§ **STATED PROBLEM**: Please extend the passage below about honoring David's memory, picking up right after its final sentence.

When I received Rabbi Asher Herson's phone call regarding David, I
instantly agreed to meet him. I figured that he would hit me up for a
donation, so I brought along my check book.

But that would have been too easy. Rabbi Herson proceeded to tell me
about the plans for the new Chabad Educational Center, his memories of
David, and his desire to honor him by dedicating a wing of the building
in his name.  It sounded like an amazing idea, until he asked me to be
the guest of honor at the Chabad Founders Dinner.

I promised to think it over. My head was spinning and as we were about
to part ways, the rabbi turned to me and said, "Would you do me a favor?
Every time David and I used to meet, he would put on tefilin. Would you
do me the honor of putting on tefilin in David's memory?"

There I was, in the middle of the parking lot, in the middle of the
winter, with my sleeves rolled up, with the tefilin on my forehead and
arm, shivering in the cold. My body was numb, but I knew in my heart
that I was already committed to this undertaking. Rabbi Herson must have
known the bond between David and I.

They say time heals all wounds, but it does not fill the void left
behind when you lose your brother.

David and I slept together in the same bed until he was 18 and I was 12.

§ **DATA SECTION**:
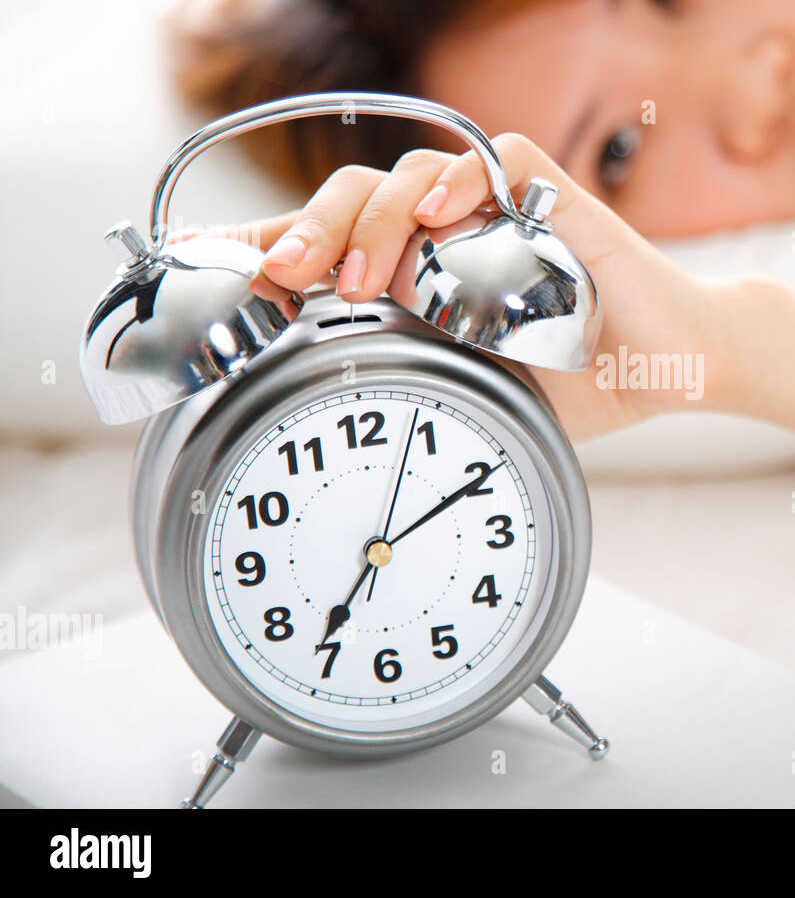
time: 7:10
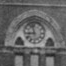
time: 8:57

§ **SOLVED EXERCISE**:
Since I was younger, he made me go to bed first in our unheated room to
warm it up for him, during those cold Russian winters.

When he was drafted into the Russian army, it was a very exciting moment
for me, thinking somewhat selfishly, it meant that I would have the bed
all to myself!

In addition, I appropriated the bicycle that he built, real-to-real tape
recorder, (the iPod of those days), and his entire stamp collection!

All of this made me a happy young kid for a few weeks, until I realized
how much I really missed him.

So at the age of 13, I told my parents that my school class was going on
a trip for a few days. But what I really did was hitch a train and then
a bus, and traveled for 12 hours, until I found my brother, at his
military base.

As my brother and I grew older, we became even closer. I sponsored David
and his family to the United States. Once we were all in America, we
began sharing life's pleasures and milestones together.

Every fall David would start training for our annual ski trips. From the
Alps to the American West, David, Eric, Jean and I would tear-up the ski
slopes. Being a former military man, he would always annoy us, by waking
us up early and not letting any ski time go to waste. When Tracy and I
were married he walked me to the Chupa.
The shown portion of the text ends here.